Where "standar" occurs in a line of the entries below, copy that line.

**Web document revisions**

══════

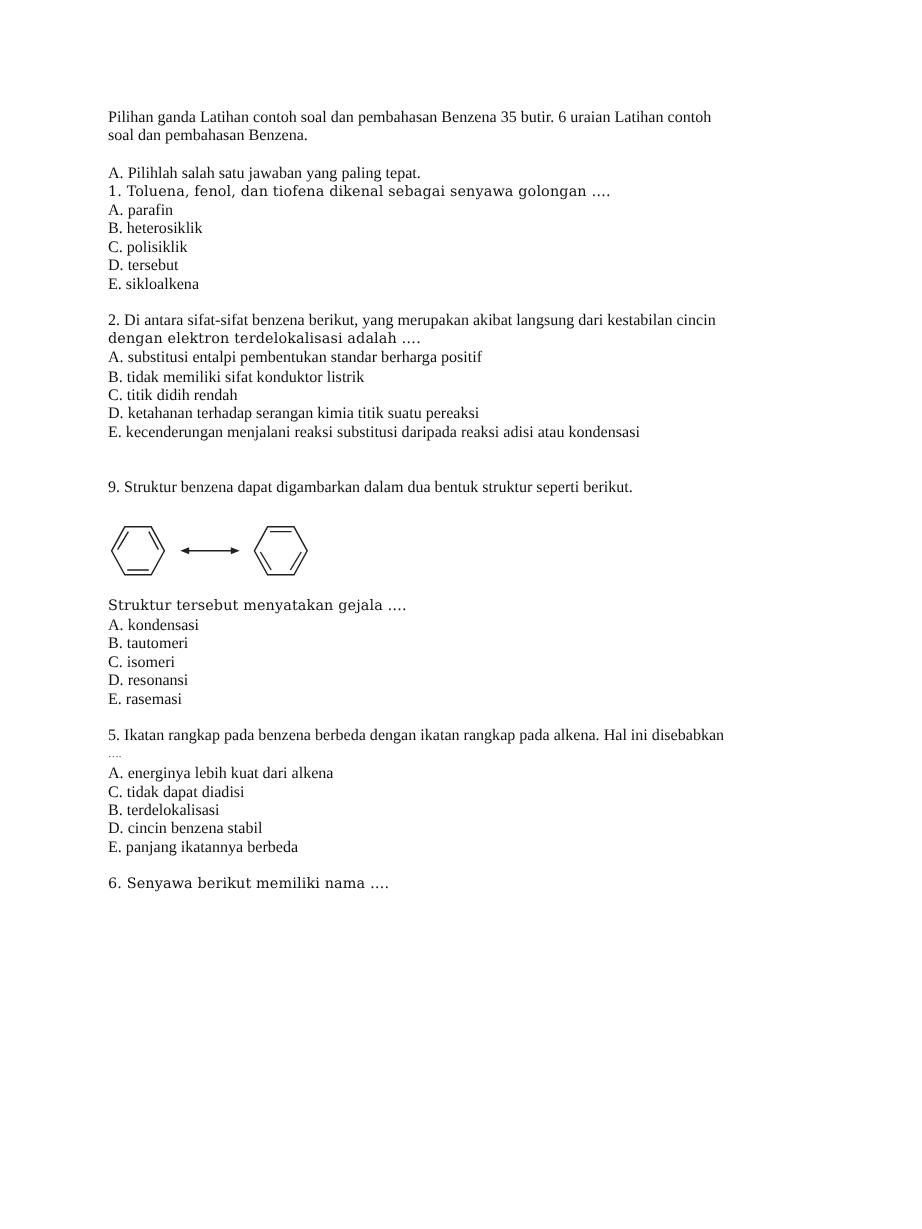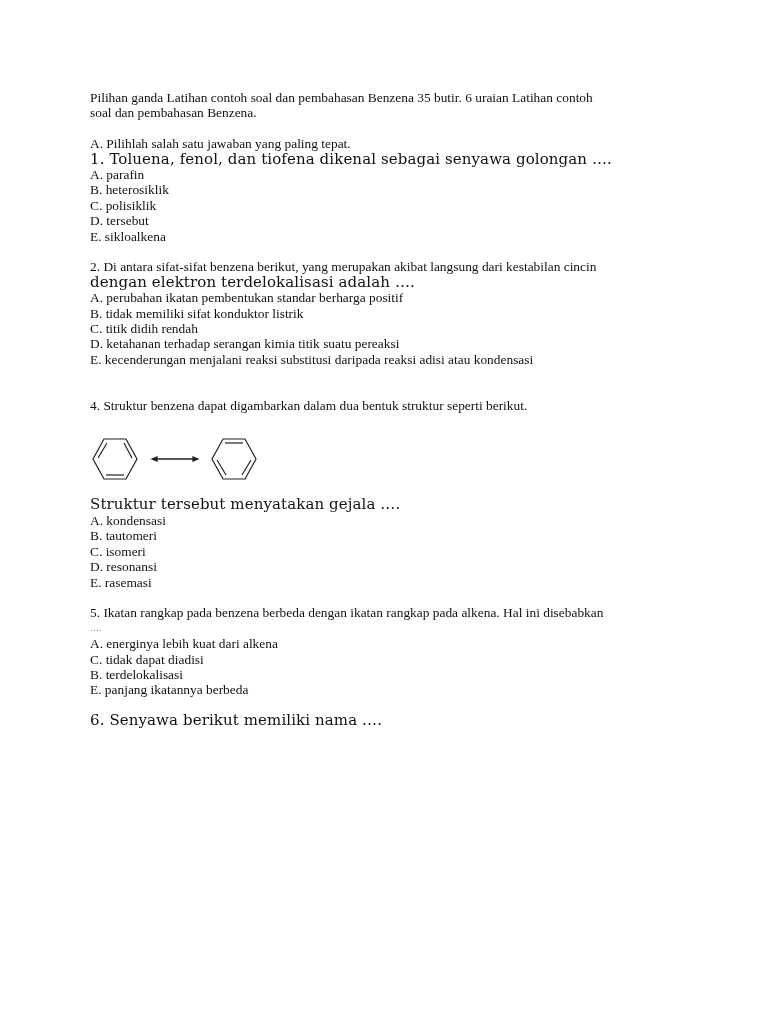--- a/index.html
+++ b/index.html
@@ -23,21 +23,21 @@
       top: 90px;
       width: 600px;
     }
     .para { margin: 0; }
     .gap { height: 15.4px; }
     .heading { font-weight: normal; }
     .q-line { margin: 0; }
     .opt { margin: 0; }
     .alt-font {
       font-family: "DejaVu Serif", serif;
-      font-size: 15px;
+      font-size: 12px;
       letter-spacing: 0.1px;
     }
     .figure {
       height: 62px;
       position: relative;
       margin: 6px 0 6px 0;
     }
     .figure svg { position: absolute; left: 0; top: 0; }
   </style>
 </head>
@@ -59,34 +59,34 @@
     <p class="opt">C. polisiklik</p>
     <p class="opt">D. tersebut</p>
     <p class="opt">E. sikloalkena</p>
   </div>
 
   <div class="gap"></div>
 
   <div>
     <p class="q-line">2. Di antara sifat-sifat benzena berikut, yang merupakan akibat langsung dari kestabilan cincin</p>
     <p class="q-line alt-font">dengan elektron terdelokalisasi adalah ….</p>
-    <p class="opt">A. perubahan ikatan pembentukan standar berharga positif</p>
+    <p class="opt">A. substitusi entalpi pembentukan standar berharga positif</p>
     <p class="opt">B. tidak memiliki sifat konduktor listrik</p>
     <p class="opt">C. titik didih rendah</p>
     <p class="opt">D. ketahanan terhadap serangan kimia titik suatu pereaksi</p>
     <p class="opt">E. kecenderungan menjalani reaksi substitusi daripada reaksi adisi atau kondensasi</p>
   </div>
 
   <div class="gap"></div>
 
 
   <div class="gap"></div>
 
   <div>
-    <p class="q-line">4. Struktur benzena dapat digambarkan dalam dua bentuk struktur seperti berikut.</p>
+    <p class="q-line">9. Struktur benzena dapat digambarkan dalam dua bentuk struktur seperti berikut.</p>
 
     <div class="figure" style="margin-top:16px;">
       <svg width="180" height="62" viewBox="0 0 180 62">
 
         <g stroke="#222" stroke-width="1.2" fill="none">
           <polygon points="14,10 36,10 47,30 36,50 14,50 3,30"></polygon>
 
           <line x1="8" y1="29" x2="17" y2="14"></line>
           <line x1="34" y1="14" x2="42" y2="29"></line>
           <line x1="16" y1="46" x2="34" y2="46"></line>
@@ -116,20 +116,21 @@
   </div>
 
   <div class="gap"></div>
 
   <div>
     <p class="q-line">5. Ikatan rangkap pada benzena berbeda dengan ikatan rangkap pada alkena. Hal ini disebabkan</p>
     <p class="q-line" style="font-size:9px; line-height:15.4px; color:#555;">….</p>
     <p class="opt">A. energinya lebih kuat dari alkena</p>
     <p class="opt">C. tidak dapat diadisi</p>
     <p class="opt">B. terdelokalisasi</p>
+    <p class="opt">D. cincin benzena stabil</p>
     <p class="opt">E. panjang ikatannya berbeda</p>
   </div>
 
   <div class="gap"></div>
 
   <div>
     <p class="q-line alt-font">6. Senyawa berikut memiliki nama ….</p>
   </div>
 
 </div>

══════

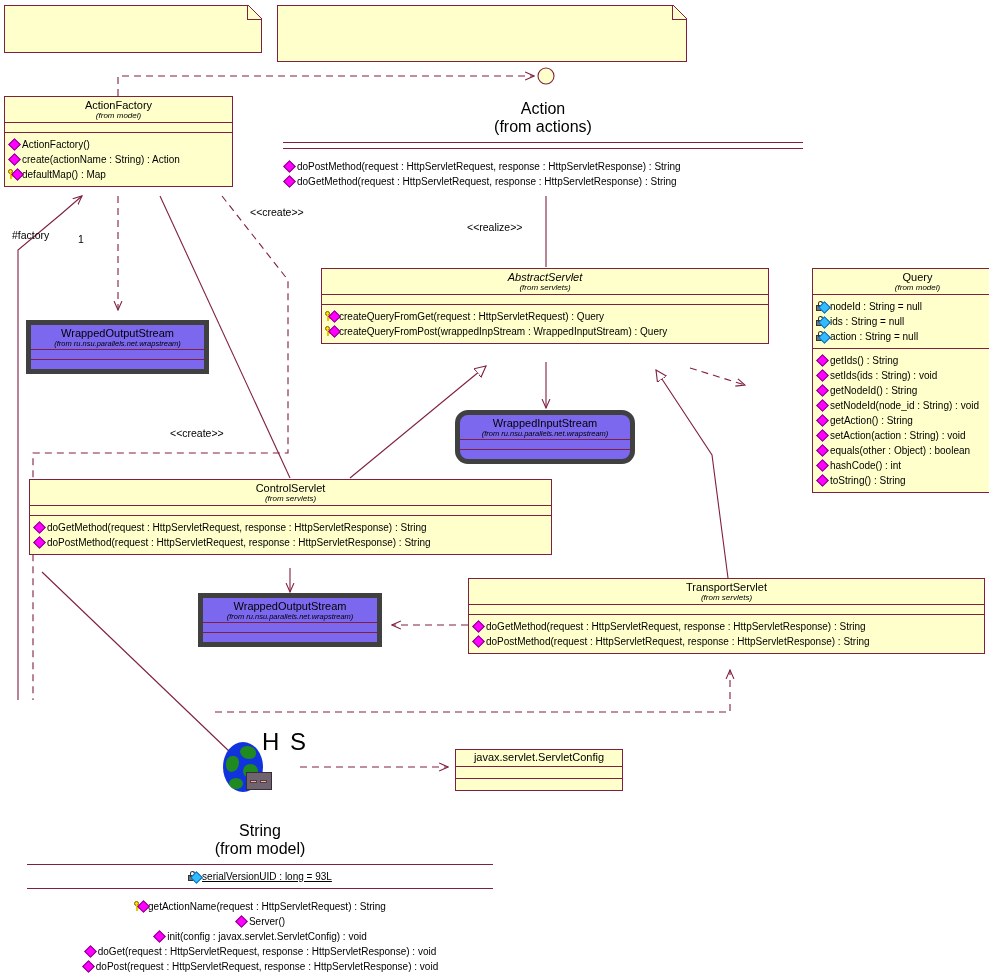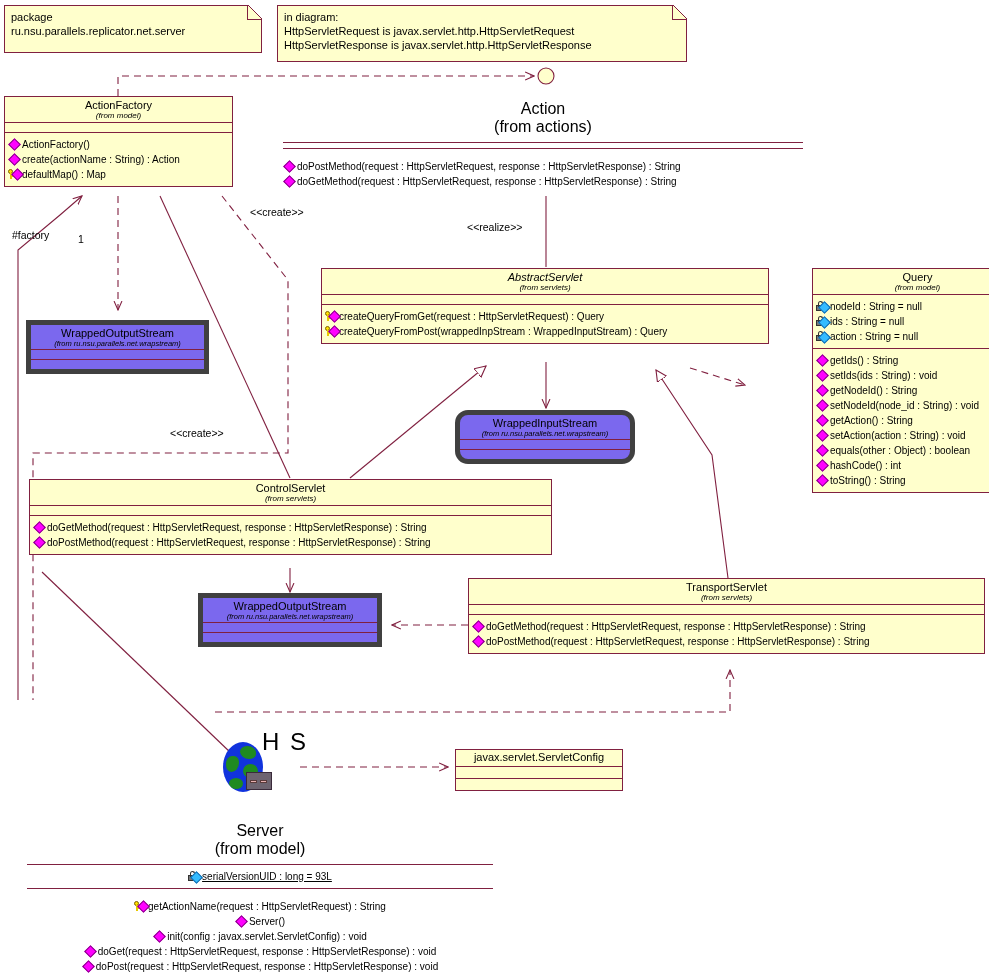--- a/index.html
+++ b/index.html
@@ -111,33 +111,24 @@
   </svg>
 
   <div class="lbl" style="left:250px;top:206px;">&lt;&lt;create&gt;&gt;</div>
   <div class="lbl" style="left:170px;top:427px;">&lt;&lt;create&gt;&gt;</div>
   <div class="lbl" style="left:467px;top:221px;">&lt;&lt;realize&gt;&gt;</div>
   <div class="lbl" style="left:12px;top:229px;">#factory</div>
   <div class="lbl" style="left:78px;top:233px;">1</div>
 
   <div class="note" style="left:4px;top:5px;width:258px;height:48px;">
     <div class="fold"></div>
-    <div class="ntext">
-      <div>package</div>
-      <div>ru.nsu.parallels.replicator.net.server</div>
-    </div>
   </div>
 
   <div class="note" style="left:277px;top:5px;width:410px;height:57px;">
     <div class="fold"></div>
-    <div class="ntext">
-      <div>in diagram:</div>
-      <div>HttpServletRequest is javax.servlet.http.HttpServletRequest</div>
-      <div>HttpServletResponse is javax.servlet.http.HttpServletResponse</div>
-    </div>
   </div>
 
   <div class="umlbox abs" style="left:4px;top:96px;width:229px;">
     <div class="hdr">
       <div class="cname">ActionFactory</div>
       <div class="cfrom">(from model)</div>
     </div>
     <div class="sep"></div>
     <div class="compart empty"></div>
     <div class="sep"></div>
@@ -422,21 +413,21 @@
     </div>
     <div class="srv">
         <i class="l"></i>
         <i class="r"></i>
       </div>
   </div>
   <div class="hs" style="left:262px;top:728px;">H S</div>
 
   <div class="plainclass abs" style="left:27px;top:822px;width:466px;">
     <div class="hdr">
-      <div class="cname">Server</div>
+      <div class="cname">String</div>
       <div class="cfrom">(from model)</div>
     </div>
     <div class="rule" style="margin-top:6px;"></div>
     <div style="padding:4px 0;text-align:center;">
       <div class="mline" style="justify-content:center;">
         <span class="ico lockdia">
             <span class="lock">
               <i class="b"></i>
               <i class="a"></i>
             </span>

══════

**The completed task**
-    <p class="opt">A. perubahan ikatan pembentukan standar berharga positif</p>
+    <p class="opt">A. substitusi entalpi pembentukan standar berharga positif</p>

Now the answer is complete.